====== GIVEN DATA ======
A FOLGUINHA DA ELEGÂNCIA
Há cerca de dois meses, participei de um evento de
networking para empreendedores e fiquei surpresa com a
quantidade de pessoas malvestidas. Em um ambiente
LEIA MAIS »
======
▶ _YOUR TASK_: What is needed here is an exact copy of all the entries.

▶ _EXPECTED ANSWER_:
A FOLGUINHA DA ELEGÂNCIA
Há cerca de dois meses, participei de um evento de
networking para empreendedores e fiquei surpresa com a
quantidade de pessoas malvestidas. Em um ambiente
LEIA MAIS »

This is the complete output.